■ **Required task a**
Pick out every line in the records that contains the string "screenshot" with matching case, and copy each of those lines.

■ **Excerpted text**
........

Implementation to achieve fastest brush drawing performace

Hi,
I am drawing into a 3D texture with a brush and I am looking for the most efficient way to implement this so that there is minimal lag. My 3D texture can be 512^3 and the brush typically 1-30 pixels squared.
The brush can be any shape, so I do need to perform and OR operation upon pasting the brush into the target texture.

Currently I use glGetTeximage to retrieve what is already in the texture and then I OR that with the Brush (CPU side), finally I send back the result withglTexSubimage3D.
Is this the quickest way?
I’m not seeing unreasonable performance (if the user moves the cursor quickly, the stroke will be discontinuous, but I guess this is due to the frequency of the mouse-motion call-backs) but I’d like know if there is a quicker way to do it!

Thanks,
Soren

Here’s a quicker way: stop reading from OpenGL.

You gave OpenGL that pixel data. You therefore know exactly what it is. So… why are you reading it back if you already have it? And if you threw it away, why would you throw something away when you know that you’re going to have to get it back almost immediately?

Just keep around a copy of the pixel data and modify that. Then send it to OpenGL to use.

Thanks! Makes sense. I think I had some irrational fear the CPU and GPU representation would come out of sync since I only transmit small subsections to the GPU on every draw, but this should not really be a concern so I will go with what you suggest.
Soren

........

Rows of spatial question data
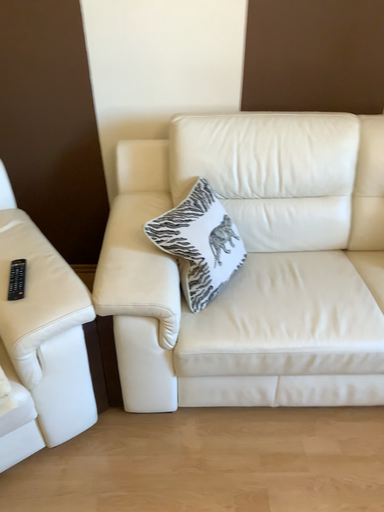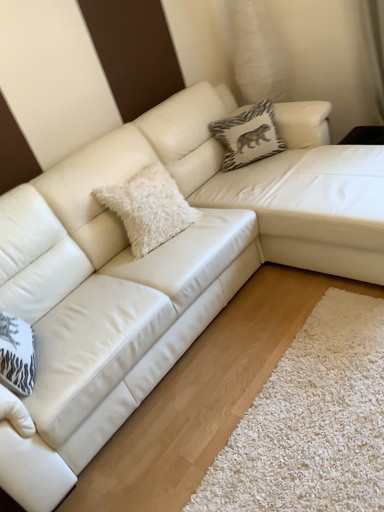
Question: How did the camera likely rotate when shooting the video?

Choices:
 (A) rotated upward
 (B) rotated downward

Answer: (A)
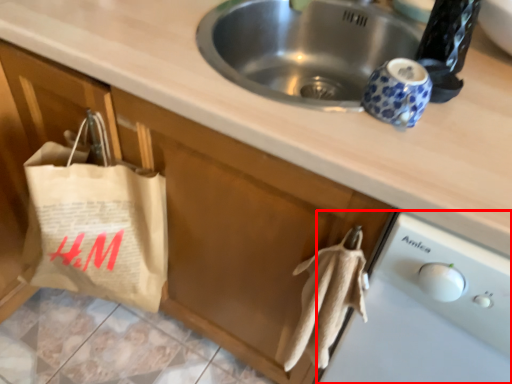
Question: In this image, where is dish washer (annotated by the red box) located relative to grocery bag?

Choices:
 (A) left
 (B) right

Answer: (B)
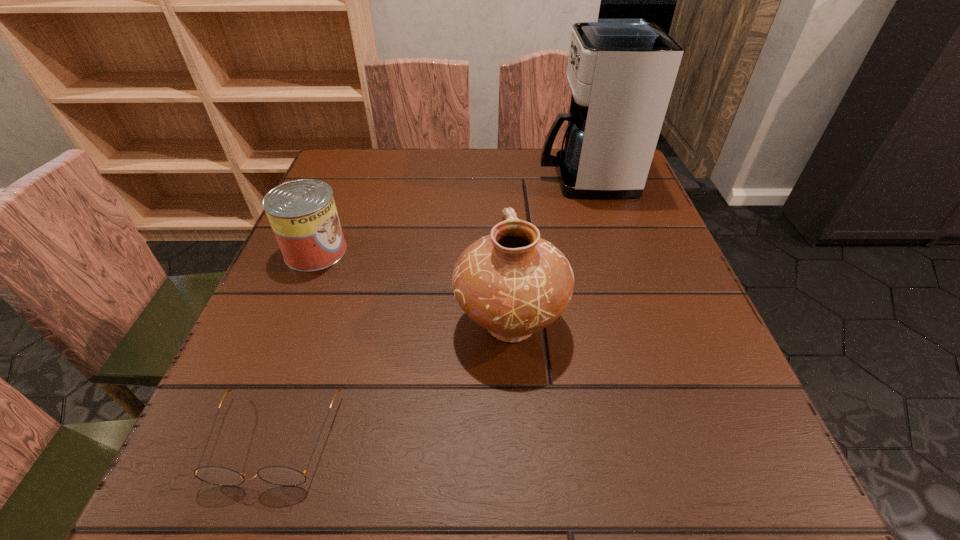
The width and height of the screenshot is (960, 540). Identify the location of object that is at the near left corner. (278, 475).

The image size is (960, 540). Identify the location of object at the far right corner. (621, 72).

Where is `vacant space at the far edge`? vacant space at the far edge is located at coordinates (405, 177).

In the image, there is a desktop. At what (x,y) coordinates should I click in order to perform the action: click on vacant space at the near edge. Please return your answer as a coordinate pair (x, y). The width and height of the screenshot is (960, 540). Looking at the image, I should click on (565, 451).

Find the location of a particular element. The image size is (960, 540). vacant area at the left edge of the desktop is located at coordinates (249, 375).

Locate an element on the screen. vacant space at the right edge of the desktop is located at coordinates (581, 203).

Find the location of a particular element. The width and height of the screenshot is (960, 540). vacant space at the far left corner of the desktop is located at coordinates (376, 153).

The image size is (960, 540). Identify the location of blank space at the near left corner. (271, 489).

At what (x,y) coordinates should I click in order to perform the action: click on free spot at the near right corner of the desktop. Please return your answer as a coordinate pair (x, y). Looking at the image, I should click on click(x=735, y=504).

Identify the location of free area in between the shortest object and the third shortest object. (393, 381).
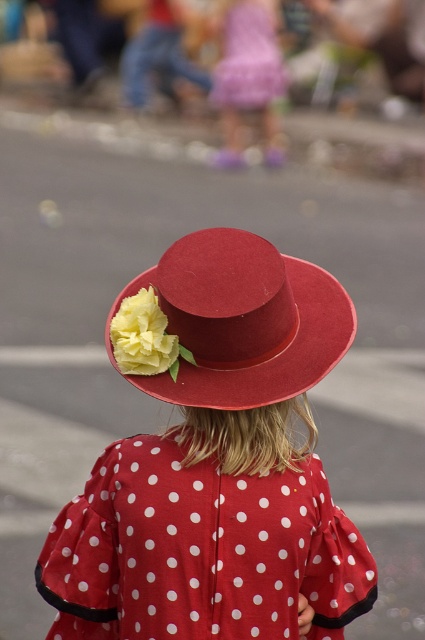
Question: Does matte felt hat at center have a smaller size compared to matte yellow fabric dress at upper center?

Choices:
 (A) yes
 (B) no

Answer: (A)

Question: Is matte felt hat at center positioned at the back of matte red hat at center?

Choices:
 (A) yes
 (B) no

Answer: (A)

Question: Does matte felt hat at center appear on the left side of yellow fabric flower at center?

Choices:
 (A) no
 (B) yes

Answer: (A)

Question: Which point is closer to the camera?

Choices:
 (A) matte red hat at center
 (B) yellow fabric flower at center

Answer: (A)

Question: Which point appears closest to the camera in this image?

Choices:
 (A) (183, 358)
 (B) (136, 314)

Answer: (B)

Question: Which of these objects is positioned closest to the yellow fabric flower at center?

Choices:
 (A) matte felt hat at center
 (B) matte red hat at center
 (C) matte yellow fabric dress at upper center

Answer: (B)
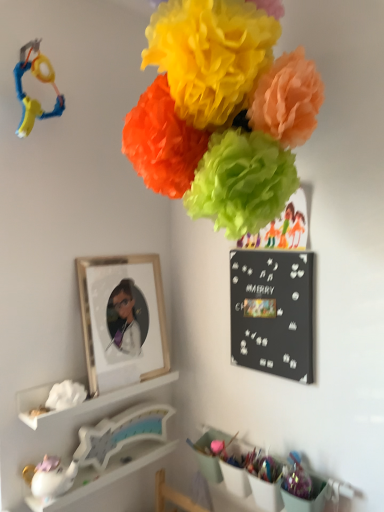
Question: From a real-world perspective, is white glossy unicorn at lower left, which is the first toy in bottom-to-top order, physically above blue plastic toy at upper left, which ranks as the 2th toy in bottom-to-top order?

Choices:
 (A) no
 (B) yes

Answer: (A)

Question: Is white glossy unicorn at lower left, which is the first toy in bottom-to-top order, turned away from blue plastic toy at upper left, the first toy when ordered from top to bottom?

Choices:
 (A) no
 (B) yes

Answer: (A)

Question: Is white glossy unicorn at lower left, which is the second toy in top-to-bottom order, to the right of blue plastic toy at upper left, which ranks as the 2th toy in bottom-to-top order, from the viewer's perspective?

Choices:
 (A) no
 (B) yes

Answer: (A)

Question: Is white glossy unicorn at lower left, which is the second toy in top-to-bottom order, facing towards blue plastic toy at upper left, which ranks as the 2th toy in bottom-to-top order?

Choices:
 (A) yes
 (B) no

Answer: (B)

Question: From a real-world perspective, is white glossy unicorn at lower left, which is the first toy in bottom-to-top order, located beneath blue plastic toy at upper left, which ranks as the 2th toy in bottom-to-top order?

Choices:
 (A) yes
 (B) no

Answer: (A)

Question: From the image's perspective, would you say white glossy unicorn at lower left, which is the second toy in top-to-bottom order, is positioned over blue plastic toy at upper left, the first toy when ordered from top to bottom?

Choices:
 (A) no
 (B) yes

Answer: (A)

Question: Can you confirm if white glossy unicorn at lower left, which is the second toy in top-to-bottom order, is positioned to the left of matte tissue paper flowers at upper center, which is the 1th flower from front to back?

Choices:
 (A) yes
 (B) no

Answer: (A)

Question: Is white glossy unicorn at lower left, which is the first toy in bottom-to-top order, shorter than matte tissue paper flowers at upper center, marked as the 2th flower in a back-to-front arrangement?

Choices:
 (A) yes
 (B) no

Answer: (A)

Question: Can you see white glossy unicorn at lower left, which is the second toy in top-to-bottom order, touching matte tissue paper flowers at upper center, placed as the first flower when sorted from top to bottom?

Choices:
 (A) no
 (B) yes

Answer: (A)

Question: Can you confirm if white glossy unicorn at lower left, which is the first toy in bottom-to-top order, is wider than matte tissue paper flowers at upper center, placed as the first flower when sorted from top to bottom?

Choices:
 (A) no
 (B) yes

Answer: (A)

Question: Is white glossy unicorn at lower left, which is the first toy in bottom-to-top order, facing towards matte tissue paper flowers at upper center, the 1th flower from the right?

Choices:
 (A) yes
 (B) no

Answer: (B)

Question: Does white glossy unicorn at lower left, which is the second toy in top-to-bottom order, have a smaller size compared to matte tissue paper flowers at upper center, which is the 1th flower from front to back?

Choices:
 (A) yes
 (B) no

Answer: (A)

Question: Does white fluffy tissue at lower left, the first flower from the bottom, have a greater width compared to blue plastic toy at upper left, which ranks as the 2th toy in bottom-to-top order?

Choices:
 (A) no
 (B) yes

Answer: (A)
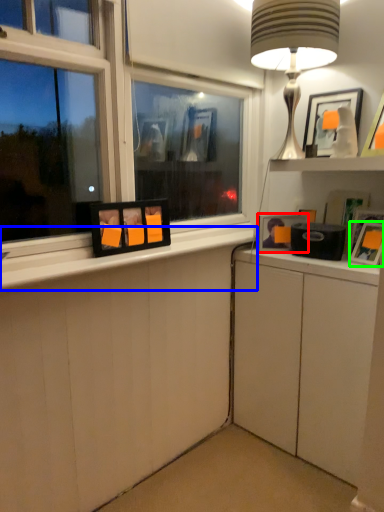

........

■ **Required task b**
Quote every sentence in the forum thread about brush drawing performance that ends with a question mark.

■ **Response a**
The width and height of the screenshot is (960, 540). Identify the location of object that is at the near left corner. (278, 475).
In the image, there is a desktop. At what (x,y) coordinates should I click in order to perform the action: click on vacant space at the near edge. Please return your answer as a coordinate pair (x, y). The width and height of the screenshot is (960, 540). Looking at the image, I should click on (565, 451).
Find the location of a particular element. The width and height of the screenshot is (960, 540). vacant space at the far left corner of the desktop is located at coordinates (376, 153).

■ **Response b**
Is this the quickest way?
So… why are you reading it back if you already have it?
And if you threw it away, why would you throw something away when you know that you’re going to have to get it back almost immediately?